Stability, not dependency
Don Moynihan, a political science professor at Georgetown, says that over the last couple of decades, research has largely undermined the notion that public benefit programs such as Medicaid create dependency. What they do, he says, is help people live healthier lives and avoid bankruptcy.
“There’s a fairly well-established body of research that access to benefits tends to improve long-term prosperity and education,” says Moynihan, whose work focuses on administrative burdens in government programs. “These investments really do pay off both for the individual and then, in the long run, for taxpayers by helping to produce a more prosperous and engaged citizenry.”

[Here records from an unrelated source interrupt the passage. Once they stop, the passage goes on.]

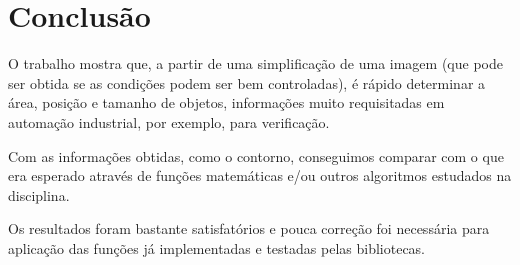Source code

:\documentclass[brazilian,a4paper,twocolumn]{article}
\begin{document}
\section{Conclusão}

    O trabalho mostra que, a partir de uma simplificação de uma imagem (que pode ser obtida se as condições podem ser bem controladas), é rápido determinar a área, posição e tamanho de objetos, informações muito requisitadas em automação industrial, por exemplo, para verificação.

    Com as informações obtidas, como o contorno, conseguimos comparar com o que era esperado através de funções matemáticas e/ou outros algoritmos estudados na disciplina.

    Os resultados foram bastante satisfatórios e pouca correção foi necessária para aplicação das funções já implementadas e testadas pelas bibliotecas.
\end{document}
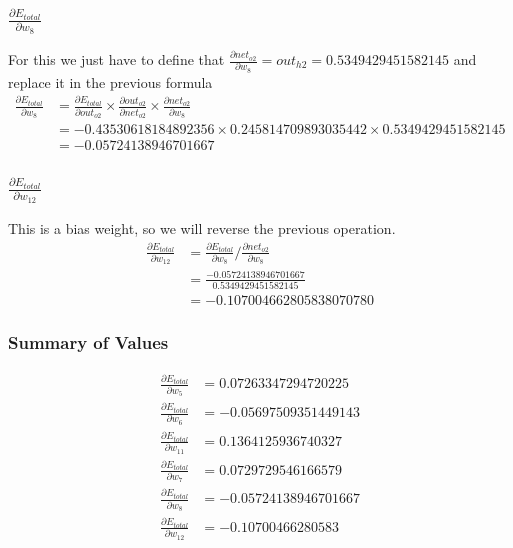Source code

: \documentclass{article}
\begin{document}
\subsubsection{$\frac{\partial E_{total}}{\partial w_8}$}
For this we just have to define that $
    \frac{\partial net_{o2}}{\partial w_8} = out_{h2} = 0.5349429451582145
$ and replace it in the previous formula
\begin{align*}
    \frac{\partial E_{total}}{\partial w_8} & =
    \frac{\partial E_{total}}{\partial out_{o2}} \times
    \frac{\partial out_{o2}}{\partial net_{o2}} \times
    \frac{\partial net_{o2}}{\partial w_8} \\
    & = -0.43530618184892356 \times 0.245814709893035442 \times 0.5349429451582145 \\
    & = -0.05724138946701667
\end{align*}

\subsubsection{$\frac{\partial E_{total}}{\partial w_{12}}$}
This is a bias weight, so we will reverse the previous operation.
\begin{align*}
    \frac{\partial E_{total}}{\partial w_{12}} & = 
    \frac{\partial E_{total}}{\partial w_8} /
    \frac{\partial net_{o2}}{\partial w_8} \\
    & = \frac{-0.05724138946701667}{0.5349429451582145} \\
    & = -0.107004662805838070780 
\end{align*}

\subsubsection{Summary of Values}
\begin{align*}
    \frac{\partial E_{total}}{\partial w_5} &= 0.07263347294720225 \\
    \frac{\partial E_{total}}{\partial w_6} &= -0.05697509351449143 \\
    \frac{\partial E_{total}}{\partial w_{11}} &= 0.1364125936740327 \\
    \frac{\partial E_{total}}{\partial w_7} &= 0.0729729546166579 \\
    \frac{\partial E_{total}}{\partial w_8} &= -0.05724138946701667 \\
    \frac{\partial E_{total}}{\partial w_{12}} &= -0.10700466280583\\
\end{align*}
\end{document}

When the concern that someone might misuse a program leads policymakers to make it too difficult for an eligible person to enroll, that “results in you actually stopping people who are needy and who are legally eligible from getting those services.”
For people whose income fluctuates from month to month, as it does for many poor people, “Medicaid creates this big problem of churn,” he adds, with people temporarily forced out of the program, then returning later. “That creates problems of instability for the individual families as well as making it more difficult to manage the program.”
Instead of fostering dependency, Moynihan adds, stable support can allow people to move out of benefit programs in the longer term.
“You look at programs like SNAP [the federal nutrition program] and Medicaid,” he says. “We know that access to these programs helps people to actually avoid later life dependency, because they’re more likely to become educated, they’re more likely to earn more later in life.”